Causes of Chronic ALP Elevation
- Hepatic causes: cholestatic liver diseases such as primary biliary cholangitis, primary sclerosing cholangitis, drug-induced liver injury, and biliary obstruction from gallstones or tumors
- Bone-related causes: Paget's disease, osteomalacia, hyperparathyroidism, bone metastases, and healing fractures
- Other causes: pregnancy (placental production), certain medications like phenytoin and phenobarbital, inflammatory bowel disease, and some cancers that produce ALP isoenzymes
- Rare causes: familial benign hyperphosphatasemia, a harmless genetic condition
Diagnostic Approach
- Check GGT levels to determine the origin of elevated ALP, as concurrent elevation suggests liver origin, while normal GGT with high ALP points to bone sources 1
- Additional testing may include liver function tests, bone-specific ALP isoenzymes, vitamin D levels, parathyroid hormone measurement, and imaging studies of the liver, biliary tract, or bones depending on the clinical context
- Magnetic resonance cholangiopancreaticography (MRCP) is a preferred diagnostic test for large duct primary sclerosing cholangitis (PSC) 1
Recent Evidence
- A 2023 study published in the Journal of the American College of Radiology emphasizes the importance of checking GGT levels in determining the origin of elevated ALP 1
- A 2022 study published in the Journal of Hepatology provides recommendations for the diagnosis and management of sclerosing cholangitis, including the use of MRCP as a diagnostic test 1
From the Research
Causes of Chronic Alk Phos Elevation
- Paget's disease of bone (PDB) is a common cause of chronic alkaline phosphatase (ALP) elevation, characterized by disorganized bone remodeling and enhanced bone resorption 2, 3, 4.
- Defective elimination of ALP from the serum can also contribute to unexplained elevations of serum ALP 5.
- Bone disease, such as osteomalacia, can also lead to increased ALP activity 2, 6.
- Other disorders, including endocrine disease, neoplasia, and certain drug inductions (e.g., glucocorticoids and anticonvulsants), can also result in increased ALP activity 6.

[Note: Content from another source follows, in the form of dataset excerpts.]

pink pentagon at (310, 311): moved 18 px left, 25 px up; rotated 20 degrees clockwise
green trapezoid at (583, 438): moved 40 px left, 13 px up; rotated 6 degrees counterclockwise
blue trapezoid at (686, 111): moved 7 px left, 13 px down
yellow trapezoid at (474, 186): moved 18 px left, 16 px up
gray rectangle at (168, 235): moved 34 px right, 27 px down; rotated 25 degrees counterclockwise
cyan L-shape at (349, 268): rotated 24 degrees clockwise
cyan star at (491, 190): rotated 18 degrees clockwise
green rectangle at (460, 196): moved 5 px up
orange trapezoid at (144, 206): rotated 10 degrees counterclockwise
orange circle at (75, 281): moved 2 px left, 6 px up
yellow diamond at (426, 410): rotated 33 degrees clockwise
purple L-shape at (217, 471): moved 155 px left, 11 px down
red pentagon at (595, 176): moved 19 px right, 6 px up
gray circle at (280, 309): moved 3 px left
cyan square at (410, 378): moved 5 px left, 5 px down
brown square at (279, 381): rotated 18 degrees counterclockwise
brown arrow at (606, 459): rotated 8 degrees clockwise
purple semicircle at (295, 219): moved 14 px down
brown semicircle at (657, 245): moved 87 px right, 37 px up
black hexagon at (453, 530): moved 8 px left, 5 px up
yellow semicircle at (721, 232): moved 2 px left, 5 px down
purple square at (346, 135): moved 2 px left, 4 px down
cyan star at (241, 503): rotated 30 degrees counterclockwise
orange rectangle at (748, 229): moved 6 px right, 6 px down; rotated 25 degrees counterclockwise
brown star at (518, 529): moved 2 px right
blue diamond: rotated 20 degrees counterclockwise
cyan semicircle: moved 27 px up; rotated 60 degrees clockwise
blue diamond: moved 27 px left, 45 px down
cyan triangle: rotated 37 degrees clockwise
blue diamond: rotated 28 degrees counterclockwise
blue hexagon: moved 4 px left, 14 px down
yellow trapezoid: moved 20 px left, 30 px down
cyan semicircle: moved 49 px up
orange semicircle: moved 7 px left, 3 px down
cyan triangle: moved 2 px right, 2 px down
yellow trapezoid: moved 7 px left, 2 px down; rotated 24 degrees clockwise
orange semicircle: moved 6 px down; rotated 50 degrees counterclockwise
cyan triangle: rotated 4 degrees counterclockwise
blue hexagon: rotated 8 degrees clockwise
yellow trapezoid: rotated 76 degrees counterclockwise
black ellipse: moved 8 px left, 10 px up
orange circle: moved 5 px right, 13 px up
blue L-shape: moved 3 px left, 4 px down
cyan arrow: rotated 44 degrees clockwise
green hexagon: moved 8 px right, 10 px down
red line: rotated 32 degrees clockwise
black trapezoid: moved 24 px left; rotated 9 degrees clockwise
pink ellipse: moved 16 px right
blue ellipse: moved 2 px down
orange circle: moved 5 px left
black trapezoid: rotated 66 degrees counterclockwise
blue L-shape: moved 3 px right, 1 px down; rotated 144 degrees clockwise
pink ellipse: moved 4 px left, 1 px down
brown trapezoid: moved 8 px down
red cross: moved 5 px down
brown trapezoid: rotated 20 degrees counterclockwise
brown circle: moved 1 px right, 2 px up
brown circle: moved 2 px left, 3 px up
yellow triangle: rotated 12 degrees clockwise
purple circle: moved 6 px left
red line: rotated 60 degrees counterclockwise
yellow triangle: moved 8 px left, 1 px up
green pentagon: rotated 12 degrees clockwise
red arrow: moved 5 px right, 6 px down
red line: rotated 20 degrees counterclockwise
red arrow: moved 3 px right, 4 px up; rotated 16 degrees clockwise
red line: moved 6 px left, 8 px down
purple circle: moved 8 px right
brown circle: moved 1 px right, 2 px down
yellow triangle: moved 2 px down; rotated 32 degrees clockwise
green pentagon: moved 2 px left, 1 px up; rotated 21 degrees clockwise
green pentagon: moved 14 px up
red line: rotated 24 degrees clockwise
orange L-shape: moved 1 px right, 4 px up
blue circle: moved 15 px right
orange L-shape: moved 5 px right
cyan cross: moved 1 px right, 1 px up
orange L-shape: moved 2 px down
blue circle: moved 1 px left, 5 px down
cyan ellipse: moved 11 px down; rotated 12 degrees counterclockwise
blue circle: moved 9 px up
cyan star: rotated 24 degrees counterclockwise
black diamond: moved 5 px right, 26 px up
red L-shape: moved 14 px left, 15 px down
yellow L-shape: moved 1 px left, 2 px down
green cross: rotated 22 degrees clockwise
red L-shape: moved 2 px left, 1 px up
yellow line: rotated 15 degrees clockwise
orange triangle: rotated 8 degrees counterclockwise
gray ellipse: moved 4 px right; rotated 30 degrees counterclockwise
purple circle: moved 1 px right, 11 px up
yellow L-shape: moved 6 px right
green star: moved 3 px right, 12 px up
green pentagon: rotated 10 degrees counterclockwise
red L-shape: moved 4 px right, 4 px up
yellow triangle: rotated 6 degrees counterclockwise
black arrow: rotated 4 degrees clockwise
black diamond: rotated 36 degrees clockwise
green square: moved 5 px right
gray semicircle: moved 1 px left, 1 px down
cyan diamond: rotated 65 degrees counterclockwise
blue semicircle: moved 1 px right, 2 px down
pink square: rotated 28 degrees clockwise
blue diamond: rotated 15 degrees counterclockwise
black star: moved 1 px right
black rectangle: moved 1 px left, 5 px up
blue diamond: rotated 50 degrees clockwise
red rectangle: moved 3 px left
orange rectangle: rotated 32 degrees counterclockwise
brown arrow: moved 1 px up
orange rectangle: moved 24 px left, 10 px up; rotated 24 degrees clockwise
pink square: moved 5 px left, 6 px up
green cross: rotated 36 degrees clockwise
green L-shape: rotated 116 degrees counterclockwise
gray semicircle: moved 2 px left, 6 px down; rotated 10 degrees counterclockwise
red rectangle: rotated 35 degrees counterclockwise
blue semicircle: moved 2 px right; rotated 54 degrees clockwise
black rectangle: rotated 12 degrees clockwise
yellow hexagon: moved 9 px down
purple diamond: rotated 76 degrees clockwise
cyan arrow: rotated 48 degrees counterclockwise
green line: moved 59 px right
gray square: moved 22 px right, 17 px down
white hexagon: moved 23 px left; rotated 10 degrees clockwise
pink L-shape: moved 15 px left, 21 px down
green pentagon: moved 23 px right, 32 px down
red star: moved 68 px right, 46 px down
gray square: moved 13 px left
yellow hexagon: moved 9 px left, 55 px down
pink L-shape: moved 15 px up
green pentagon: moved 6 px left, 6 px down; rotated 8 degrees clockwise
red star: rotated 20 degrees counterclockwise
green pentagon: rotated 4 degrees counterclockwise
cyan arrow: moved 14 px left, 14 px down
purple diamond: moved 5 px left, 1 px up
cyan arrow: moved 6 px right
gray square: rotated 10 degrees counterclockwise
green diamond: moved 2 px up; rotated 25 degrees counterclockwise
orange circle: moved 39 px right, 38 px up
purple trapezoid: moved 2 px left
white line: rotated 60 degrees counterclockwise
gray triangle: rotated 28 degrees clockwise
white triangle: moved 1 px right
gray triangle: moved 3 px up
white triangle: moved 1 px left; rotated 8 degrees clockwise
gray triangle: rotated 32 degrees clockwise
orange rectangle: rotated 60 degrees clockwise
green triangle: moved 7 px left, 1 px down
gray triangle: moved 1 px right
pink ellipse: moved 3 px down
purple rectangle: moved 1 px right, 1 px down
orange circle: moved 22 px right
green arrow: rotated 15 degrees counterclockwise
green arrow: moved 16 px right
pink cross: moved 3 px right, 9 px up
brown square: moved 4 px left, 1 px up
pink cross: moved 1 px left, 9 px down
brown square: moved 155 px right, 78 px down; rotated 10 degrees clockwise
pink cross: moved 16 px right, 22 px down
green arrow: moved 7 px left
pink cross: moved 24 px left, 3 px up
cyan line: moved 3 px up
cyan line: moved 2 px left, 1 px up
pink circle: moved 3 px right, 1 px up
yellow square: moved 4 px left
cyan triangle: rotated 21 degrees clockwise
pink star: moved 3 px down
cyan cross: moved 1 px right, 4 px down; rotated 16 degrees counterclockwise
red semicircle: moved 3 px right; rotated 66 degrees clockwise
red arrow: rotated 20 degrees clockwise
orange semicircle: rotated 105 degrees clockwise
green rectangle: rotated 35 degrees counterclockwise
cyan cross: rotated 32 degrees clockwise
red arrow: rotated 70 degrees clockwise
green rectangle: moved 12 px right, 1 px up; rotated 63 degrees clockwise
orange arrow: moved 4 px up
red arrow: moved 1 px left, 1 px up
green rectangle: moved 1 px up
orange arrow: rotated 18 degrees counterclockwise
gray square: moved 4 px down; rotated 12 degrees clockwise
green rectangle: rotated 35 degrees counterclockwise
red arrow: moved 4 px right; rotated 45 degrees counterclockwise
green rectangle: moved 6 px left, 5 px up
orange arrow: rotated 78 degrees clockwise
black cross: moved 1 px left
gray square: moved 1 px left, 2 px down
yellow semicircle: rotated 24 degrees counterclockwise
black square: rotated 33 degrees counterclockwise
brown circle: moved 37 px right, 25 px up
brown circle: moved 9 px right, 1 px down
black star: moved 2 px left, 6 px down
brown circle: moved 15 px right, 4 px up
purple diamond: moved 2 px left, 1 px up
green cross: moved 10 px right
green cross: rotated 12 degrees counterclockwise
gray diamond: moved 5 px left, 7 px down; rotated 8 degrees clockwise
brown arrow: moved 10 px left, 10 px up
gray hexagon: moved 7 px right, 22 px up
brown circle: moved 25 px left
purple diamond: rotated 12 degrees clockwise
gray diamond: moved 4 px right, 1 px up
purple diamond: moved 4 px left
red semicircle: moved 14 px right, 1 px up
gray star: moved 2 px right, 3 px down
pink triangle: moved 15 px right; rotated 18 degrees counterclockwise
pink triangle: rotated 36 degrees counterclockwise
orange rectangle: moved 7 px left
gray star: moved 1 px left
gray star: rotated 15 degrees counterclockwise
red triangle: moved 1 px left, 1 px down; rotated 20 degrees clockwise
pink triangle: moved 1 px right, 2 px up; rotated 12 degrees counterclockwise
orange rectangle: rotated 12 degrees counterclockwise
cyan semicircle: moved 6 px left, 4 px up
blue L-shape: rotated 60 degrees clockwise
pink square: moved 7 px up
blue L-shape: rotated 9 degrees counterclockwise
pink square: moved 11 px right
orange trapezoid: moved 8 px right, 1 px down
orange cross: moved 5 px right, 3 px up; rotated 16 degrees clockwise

- Physiologic changes, such as those occurring in young animals, pregnant and lactating females, and individuals with high fat diets, can also lead to non-hepatic increases in serum ALP activity 6.
Associated Conditions
- Secondary hyperparathyroidism can occur in patients with PDB, particularly after treatment with bisphosphonates, and may be a potentially detrimental condition 2.
- Hypocalcemia and mineralization defects have also been described in patients with PDB treated with bisphosphonates 2, 3.